Agricultural Right to Repair Act introduced
Sen. Jon Tester (D-Mont.) introduced the “Agricultural Right to Repair Act” on Tuesday, Feb. 1, taking an important step toward breaking consolidated equipment manufacturers’ monopoly over repair for critical farm tools.
The bill comes after significant progress made in the past two years including:
- A number of high-profile lawsuits challenging restrictive repair practices,
- More than a dozen state proposals of right to repair legislation,
- President Joe Biden’s executive order pushing the Federal Trade Commission to use its statutory authority to enact rules preventing restrictions on repair by dominant manufacturers in July 2021,
- And the publication of a report and guidance document from the FTC in May 2021 and July 2021, respectively, that will create a significant deterrent on manufacturers implementing restrictive repair practices.
In response to the bill announcement, Daniel Hanley, senior legal analyst at the Open Markets Institute said the Agricultural Right to Repair Act is the common-sense, long-overdue shield that farmers have been waiting for.
"It restores farmer access to the parts, tools, and software necessary to repair their equipment and do their jobs. The act mandates manufacturers to provide access to such essential repair equipment on fair and reasonable terms or even at no charge," Hanley said in a statement.
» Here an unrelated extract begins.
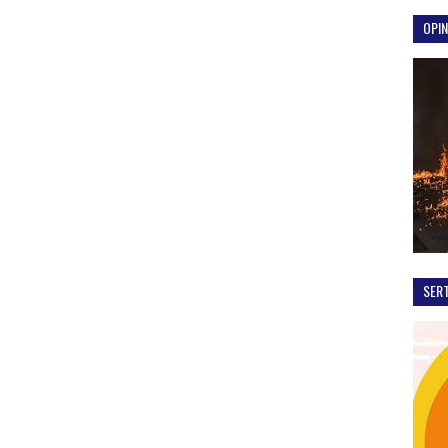
OPIN
SER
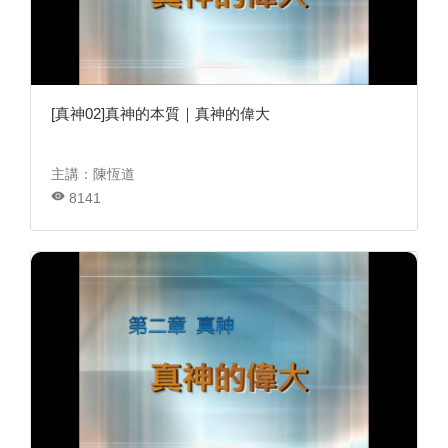
[真神02]真神的本質｜真神的偉大
主講：陳恆道
8141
Hanley said the bill's requirements would prevent dominant manufacturers from using their monopoly control to unilaterally restrict repair of their products. The act also protects farmers from unnecessary and exploitative expenditures demanded by dominant manufacturers to access repair documents, parts, tools, or software they should already be allowed to access with purchase of their products.
“The Open Markets Institute has made right to repair a central component of our policy agenda. We believe this bill advances farmers’ right to repair and applaud Sen. Tester for stepping up for farmers,” he said.